*Brief A*
Reproduce the Lakewood article below word for word, from its title to its final line.

Lakewood: A City on Edge

Emotions run high in booming Lakewood, where Orthodox Jews dominate local politics but their minority neighbors want a voice, too.

A classroom awaits students at Beth Medrash Govoha. Founded in 1943, it has become the nation's largest yeshiva, with enrollment approaching 7,000.
A classroom awaits students at Beth Medrash Govoha. Founded in 1943, it has become the nation's largest yeshiva, with enrollment approaching 7,000.
Photo by Matthew Wright

On a cool, damp evening last September,  dozens of families filed into Lakewood High School’s cafeteria for the first Board of Education meeting of the new school year. A handful of teachers wearing Lakewood Education Association T-shirts gathered in the back, while parents moved among the rows of folding chairs to find seats in front. As the clock ticked closer to the 7:30 start time, the energy became anticipatory, even a little tense. The din of conversation—much of it in Spanish—grew steadily. Any minute now, the district’s nine board members would take their seats and the meeting would commence.

And then…it didn’t.

The announcement was made shortly after 7:35. Too few board members had shown up to constitute a quorum. The meeting was canceled; almost immediately, the grumbling began.

“I can’t say I’m surprised,” said Kimberlee Shaw, president of the Lakewood Education Association. “It hasn’t happened in a while, but we’re used to this. That’s why more people don’t come out. Because by now, they’re just expecting it.”

Several parents said they were looking forward to voicing concerns about the district’s school bus service, which they claimed was running behind schedule or, in some cases, not at all.

“I waited two hours at my son’s bus stop the other day, and the bus never even showed,” said Janice Rivera, a Lakewood native and mother of two. “Finally, I drove to his school, and he’s sitting on the sidewalk. The driver didn’t know the route, so he just circled back and dropped him at the school. That’s absurd! And then I make time to come to this meeting and they can’t even respect us enough to show up? That’s a bunch of B.S. And I’m tired of it.”

*Record list*
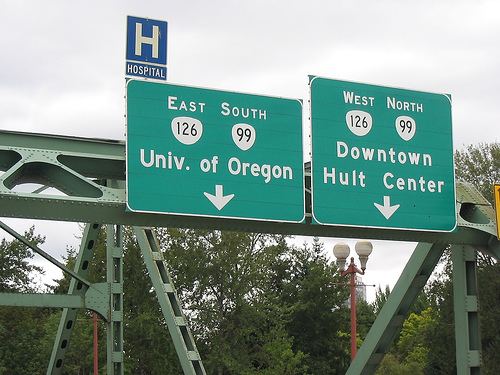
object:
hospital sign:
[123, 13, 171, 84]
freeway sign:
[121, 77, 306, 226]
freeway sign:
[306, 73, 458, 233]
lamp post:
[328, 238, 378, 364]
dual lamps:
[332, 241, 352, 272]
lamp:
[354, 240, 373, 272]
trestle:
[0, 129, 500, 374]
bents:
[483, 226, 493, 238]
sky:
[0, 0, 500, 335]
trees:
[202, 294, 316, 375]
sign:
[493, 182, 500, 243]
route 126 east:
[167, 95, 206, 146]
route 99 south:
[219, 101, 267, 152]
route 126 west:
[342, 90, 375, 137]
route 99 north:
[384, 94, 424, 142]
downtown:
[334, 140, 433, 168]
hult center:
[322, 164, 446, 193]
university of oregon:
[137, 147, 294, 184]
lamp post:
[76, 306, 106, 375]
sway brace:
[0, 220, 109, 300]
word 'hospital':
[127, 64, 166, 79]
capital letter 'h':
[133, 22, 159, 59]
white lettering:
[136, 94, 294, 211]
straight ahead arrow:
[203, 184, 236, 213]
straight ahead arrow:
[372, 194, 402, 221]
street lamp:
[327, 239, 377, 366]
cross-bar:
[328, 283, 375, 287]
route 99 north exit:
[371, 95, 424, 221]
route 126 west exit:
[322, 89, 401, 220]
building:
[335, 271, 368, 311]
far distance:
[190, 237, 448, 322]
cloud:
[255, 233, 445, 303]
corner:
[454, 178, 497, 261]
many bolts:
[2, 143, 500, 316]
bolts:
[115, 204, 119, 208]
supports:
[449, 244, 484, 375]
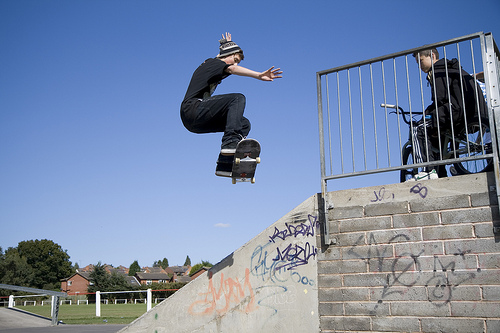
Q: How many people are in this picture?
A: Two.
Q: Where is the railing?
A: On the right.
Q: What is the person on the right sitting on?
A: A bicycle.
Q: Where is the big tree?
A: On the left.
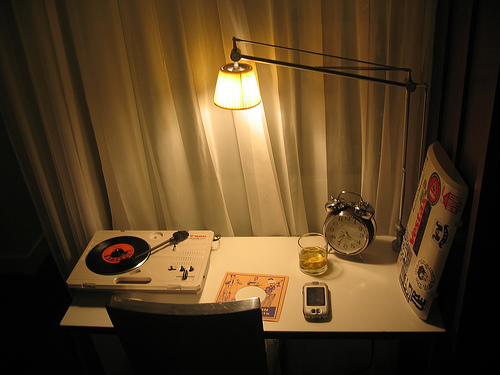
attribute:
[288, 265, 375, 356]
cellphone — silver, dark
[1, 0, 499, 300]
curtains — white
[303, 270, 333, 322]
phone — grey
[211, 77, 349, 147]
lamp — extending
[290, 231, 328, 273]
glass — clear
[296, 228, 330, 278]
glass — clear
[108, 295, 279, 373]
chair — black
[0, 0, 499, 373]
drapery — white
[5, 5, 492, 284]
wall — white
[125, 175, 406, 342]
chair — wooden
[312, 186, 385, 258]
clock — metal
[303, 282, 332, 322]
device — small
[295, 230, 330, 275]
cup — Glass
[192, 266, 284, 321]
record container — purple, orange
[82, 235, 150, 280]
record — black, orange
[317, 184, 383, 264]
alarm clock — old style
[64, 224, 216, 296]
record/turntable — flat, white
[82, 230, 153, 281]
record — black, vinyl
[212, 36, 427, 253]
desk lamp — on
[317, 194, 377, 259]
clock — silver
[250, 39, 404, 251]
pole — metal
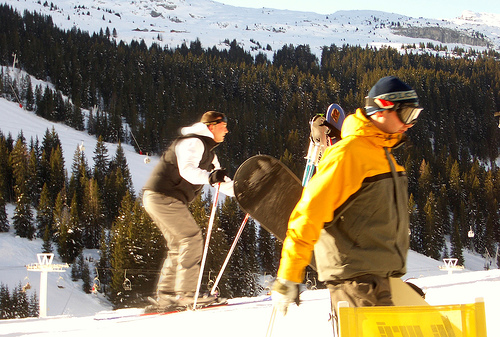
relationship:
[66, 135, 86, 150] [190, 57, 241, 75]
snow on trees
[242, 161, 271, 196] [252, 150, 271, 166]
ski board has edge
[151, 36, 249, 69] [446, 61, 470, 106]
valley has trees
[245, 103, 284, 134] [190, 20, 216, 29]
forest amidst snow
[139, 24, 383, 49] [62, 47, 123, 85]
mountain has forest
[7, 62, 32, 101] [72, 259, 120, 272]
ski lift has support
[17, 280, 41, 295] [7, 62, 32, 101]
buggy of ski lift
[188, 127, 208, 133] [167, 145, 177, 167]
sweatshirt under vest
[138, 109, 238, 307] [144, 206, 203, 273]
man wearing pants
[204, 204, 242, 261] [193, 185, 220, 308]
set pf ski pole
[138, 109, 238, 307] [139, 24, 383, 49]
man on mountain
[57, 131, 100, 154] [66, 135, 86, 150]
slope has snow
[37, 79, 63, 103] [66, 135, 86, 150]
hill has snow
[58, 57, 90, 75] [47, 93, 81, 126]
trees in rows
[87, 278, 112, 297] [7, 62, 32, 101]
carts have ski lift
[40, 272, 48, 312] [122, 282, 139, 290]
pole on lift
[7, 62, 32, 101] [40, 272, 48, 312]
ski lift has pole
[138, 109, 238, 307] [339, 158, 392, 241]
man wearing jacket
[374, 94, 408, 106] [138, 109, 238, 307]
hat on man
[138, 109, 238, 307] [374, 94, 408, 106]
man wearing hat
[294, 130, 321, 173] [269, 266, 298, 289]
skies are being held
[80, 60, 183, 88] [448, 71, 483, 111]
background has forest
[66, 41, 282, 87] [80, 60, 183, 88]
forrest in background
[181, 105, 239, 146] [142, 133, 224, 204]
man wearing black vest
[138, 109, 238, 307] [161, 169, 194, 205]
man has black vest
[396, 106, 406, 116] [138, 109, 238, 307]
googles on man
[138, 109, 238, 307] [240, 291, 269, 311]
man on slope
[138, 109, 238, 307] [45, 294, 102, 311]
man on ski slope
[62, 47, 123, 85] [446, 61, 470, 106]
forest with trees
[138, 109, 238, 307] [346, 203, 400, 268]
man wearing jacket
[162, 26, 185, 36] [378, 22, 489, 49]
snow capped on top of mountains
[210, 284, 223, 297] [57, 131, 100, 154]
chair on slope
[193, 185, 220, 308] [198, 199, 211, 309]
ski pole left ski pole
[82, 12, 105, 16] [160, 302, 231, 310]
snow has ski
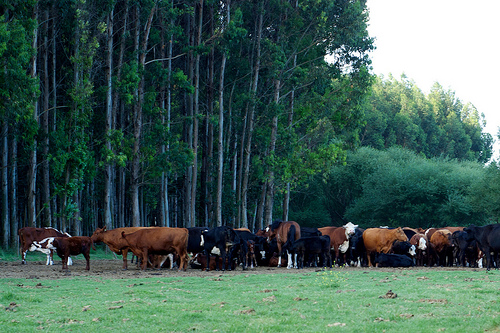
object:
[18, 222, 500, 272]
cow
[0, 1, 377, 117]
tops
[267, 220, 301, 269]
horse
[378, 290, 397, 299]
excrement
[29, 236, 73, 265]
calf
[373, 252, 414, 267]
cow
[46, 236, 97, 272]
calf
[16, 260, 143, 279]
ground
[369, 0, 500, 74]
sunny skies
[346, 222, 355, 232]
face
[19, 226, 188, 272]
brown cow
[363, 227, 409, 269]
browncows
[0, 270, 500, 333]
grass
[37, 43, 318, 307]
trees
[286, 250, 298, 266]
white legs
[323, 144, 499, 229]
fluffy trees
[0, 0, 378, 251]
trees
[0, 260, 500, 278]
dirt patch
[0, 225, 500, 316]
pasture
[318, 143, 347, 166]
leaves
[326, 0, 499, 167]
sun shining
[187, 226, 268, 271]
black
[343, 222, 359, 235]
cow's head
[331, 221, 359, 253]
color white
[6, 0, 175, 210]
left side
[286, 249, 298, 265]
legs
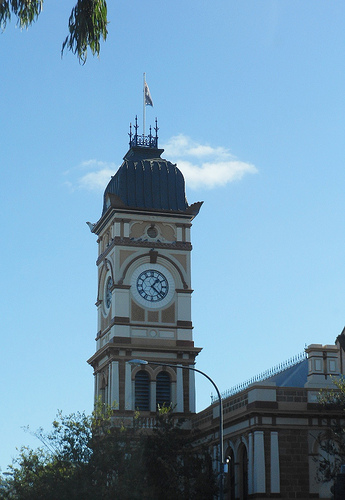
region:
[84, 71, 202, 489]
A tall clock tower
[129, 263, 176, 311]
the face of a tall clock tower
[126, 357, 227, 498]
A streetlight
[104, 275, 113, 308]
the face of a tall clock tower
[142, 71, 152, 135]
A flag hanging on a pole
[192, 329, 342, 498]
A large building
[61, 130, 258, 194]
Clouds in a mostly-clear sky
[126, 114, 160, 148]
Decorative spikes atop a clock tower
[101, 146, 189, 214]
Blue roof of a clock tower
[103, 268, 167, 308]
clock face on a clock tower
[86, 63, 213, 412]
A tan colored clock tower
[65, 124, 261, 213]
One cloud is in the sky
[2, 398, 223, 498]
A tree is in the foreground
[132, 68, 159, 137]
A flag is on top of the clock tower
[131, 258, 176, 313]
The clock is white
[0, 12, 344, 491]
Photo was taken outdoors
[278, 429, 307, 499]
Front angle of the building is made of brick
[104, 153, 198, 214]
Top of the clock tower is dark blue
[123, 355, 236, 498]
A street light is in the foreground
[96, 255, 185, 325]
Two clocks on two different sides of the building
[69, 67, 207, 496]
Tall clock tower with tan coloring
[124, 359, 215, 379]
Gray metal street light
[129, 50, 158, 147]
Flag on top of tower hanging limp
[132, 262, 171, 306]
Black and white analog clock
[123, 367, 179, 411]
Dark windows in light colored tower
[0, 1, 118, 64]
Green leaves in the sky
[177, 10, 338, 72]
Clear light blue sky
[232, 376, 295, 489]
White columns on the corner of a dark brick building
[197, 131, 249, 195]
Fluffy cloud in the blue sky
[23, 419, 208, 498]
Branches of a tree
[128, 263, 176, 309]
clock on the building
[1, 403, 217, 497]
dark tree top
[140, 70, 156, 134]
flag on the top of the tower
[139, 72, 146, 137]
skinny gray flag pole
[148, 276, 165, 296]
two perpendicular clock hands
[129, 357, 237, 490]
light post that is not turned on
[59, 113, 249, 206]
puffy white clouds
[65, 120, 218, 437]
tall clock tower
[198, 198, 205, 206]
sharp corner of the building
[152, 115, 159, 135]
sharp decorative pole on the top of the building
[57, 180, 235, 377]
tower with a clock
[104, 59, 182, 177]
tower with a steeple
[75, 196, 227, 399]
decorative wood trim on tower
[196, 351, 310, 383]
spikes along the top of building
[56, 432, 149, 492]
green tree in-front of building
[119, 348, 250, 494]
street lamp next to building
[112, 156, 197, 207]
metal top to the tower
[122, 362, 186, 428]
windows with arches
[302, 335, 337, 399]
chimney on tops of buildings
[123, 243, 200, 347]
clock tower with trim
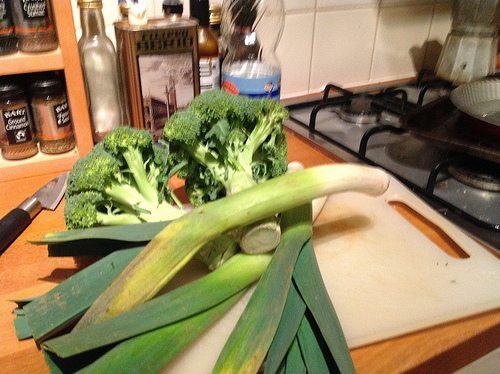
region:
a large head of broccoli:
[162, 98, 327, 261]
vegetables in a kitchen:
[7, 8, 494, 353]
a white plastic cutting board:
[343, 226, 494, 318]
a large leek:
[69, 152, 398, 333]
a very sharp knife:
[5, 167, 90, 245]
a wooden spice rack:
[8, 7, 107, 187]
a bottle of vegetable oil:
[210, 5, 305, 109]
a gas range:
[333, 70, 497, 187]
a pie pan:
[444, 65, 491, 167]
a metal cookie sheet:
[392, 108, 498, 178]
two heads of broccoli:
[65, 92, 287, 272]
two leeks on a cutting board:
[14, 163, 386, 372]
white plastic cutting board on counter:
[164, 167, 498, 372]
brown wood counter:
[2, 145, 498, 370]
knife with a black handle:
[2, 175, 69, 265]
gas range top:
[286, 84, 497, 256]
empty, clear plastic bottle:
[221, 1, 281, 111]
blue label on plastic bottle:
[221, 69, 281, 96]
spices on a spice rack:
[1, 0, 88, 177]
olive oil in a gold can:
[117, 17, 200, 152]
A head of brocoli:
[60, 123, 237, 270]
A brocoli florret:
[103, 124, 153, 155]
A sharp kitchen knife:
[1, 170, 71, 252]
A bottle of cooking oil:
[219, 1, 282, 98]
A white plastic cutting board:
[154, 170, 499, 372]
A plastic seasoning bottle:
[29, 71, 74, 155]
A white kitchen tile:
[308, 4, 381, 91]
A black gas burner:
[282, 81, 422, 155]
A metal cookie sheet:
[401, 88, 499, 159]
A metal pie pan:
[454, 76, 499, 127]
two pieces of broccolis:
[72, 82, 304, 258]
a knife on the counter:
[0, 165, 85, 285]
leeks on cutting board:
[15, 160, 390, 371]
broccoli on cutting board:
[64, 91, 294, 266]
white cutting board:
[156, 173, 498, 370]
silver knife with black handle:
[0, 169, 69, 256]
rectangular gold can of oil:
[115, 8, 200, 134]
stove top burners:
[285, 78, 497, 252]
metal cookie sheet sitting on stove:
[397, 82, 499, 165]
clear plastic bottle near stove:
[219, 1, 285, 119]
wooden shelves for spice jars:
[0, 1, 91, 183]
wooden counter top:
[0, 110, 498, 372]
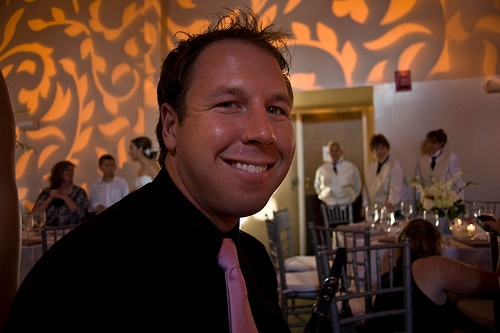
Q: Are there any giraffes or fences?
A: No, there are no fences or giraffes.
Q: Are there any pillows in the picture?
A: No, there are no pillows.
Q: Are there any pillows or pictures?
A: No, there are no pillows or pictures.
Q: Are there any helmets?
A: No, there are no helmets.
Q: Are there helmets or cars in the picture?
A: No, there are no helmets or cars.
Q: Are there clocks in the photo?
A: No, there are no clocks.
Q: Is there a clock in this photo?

*Brief B*
Render the listing above as a Markdown table with the columns Row and Entry, numbering each line and skipping blank lines. Begin at the first line of the listing, stop after the line that contains "[203, 184, 236, 213]", include both of those lines, and leave the pictures out.

*Correct response A*
Lakewood: A City on Edge

Emotions run high in booming Lakewood, where Orthodox Jews dominate local politics but their minority neighbors want a voice, too.

A classroom awaits students at Beth Medrash Govoha. Founded in 1943, it has become the nation's largest yeshiva, with enrollment approaching 7,000.
A classroom awaits students at Beth Medrash Govoha. Founded in 1943, it has become the nation's largest yeshiva, with enrollment approaching 7,000.
Photo by Matthew Wright

On a cool, damp evening last September,  dozens of families filed into Lakewood High School’s cafeteria for the first Board of Education meeting of the new school year. A handful of teachers wearing Lakewood Education Association T-shirts gathered in the back, while parents moved among the rows of folding chairs to find seats in front. As the clock ticked closer to the 7:30 start time, the energy became anticipatory, even a little tense. The din of conversation—much of it in Spanish—grew steadily. Any minute now, the district’s nine board members would take their seats and the meeting would commence.

And then…it didn’t.

The announcement was made shortly after 7:35. Too few board members had shown up to constitute a quorum. The meeting was canceled; almost immediately, the grumbling began.

“I can’t say I’m surprised,” said Kimberlee Shaw, president of the Lakewood Education Association. “It hasn’t happened in a while, but we’re used to this. That’s why more people don’t come out. Because by now, they’re just expecting it.”

Several parents said they were looking forward to voicing concerns about the district’s school bus service, which they claimed was running behind schedule or, in some cases, not at all.

“I waited two hours at my son’s bus stop the other day, and the bus never even showed,” said Janice Rivera, a Lakewood native and mother of two. “Finally, I drove to his school, and he’s sitting on the sidewalk. The driver didn’t know the route, so he just circled back and dropped him at the school. That’s absurd! And then I make time to come to this meeting and they can’t even respect us enough to show up? That’s a bunch of B.S. And I’m tired of it.”

*Correct response B*
| Row | Entry |
|---|---|
| 1 | object: |
| 2 | hospital sign: |
| 3 | [123, 13, 171, 84] |
| 4 | freeway sign: |
| 5 | [121, 77, 306, 226] |
| 6 | freeway sign: |
| 7 | [306, 73, 458, 233] |
| 8 | lamp post: |
| 9 | [328, 238, 378, 364] |
| 10 | dual lamps: |
| 11 | [332, 241, 352, 272] |
| 12 | lamp: |
| 13 | [354, 240, 373, 272] |
| 14 | trestle: |
| 15 | [0, 129, 500, 374] |
| 16 | bents: |
| 17 | [483, 226, 493, 238] |
| 18 | sky: |
| 19 | [0, 0, 500, 335] |
| 20 | trees: |
| 21 | [202, 294, 316, 375] |
| 22 | sign: |
| 23 | [493, 182, 500, 243] |
| 24 | route 126 east: |
| 25 | [167, 95, 206, 146] |
| 26 | route 99 south: |
| 27 | [219, 101, 267, 152] |
| 28 | route 126 west: |
| 29 | [342, 90, 375, 137] |
| 30 | route 99 north: |
| 31 | [384, 94, 424, 142] |
| 32 | downtown: |
| 33 | [334, 140, 433, 168] |
| 34 | hult center: |
| 35 | [322, 164, 446, 193] |
| 36 | university of oregon: |
| 37 | [137, 147, 294, 184] |
| 38 | lamp post: |
| 39 | [76, 306, 106, 375] |
| 40 | sway brace: |
| 41 | [0, 220, 109, 300] |
| 42 | word 'hospital': |
| 43 | [127, 64, 166, 79] |
| 44 | capital letter 'h': |
| 45 | [133, 22, 159, 59] |
| 46 | white lettering: |
| 47 | [136, 94, 294, 211] |
| 48 | straight ahead arrow: |
| 49 | [203, 184, 236, 213] |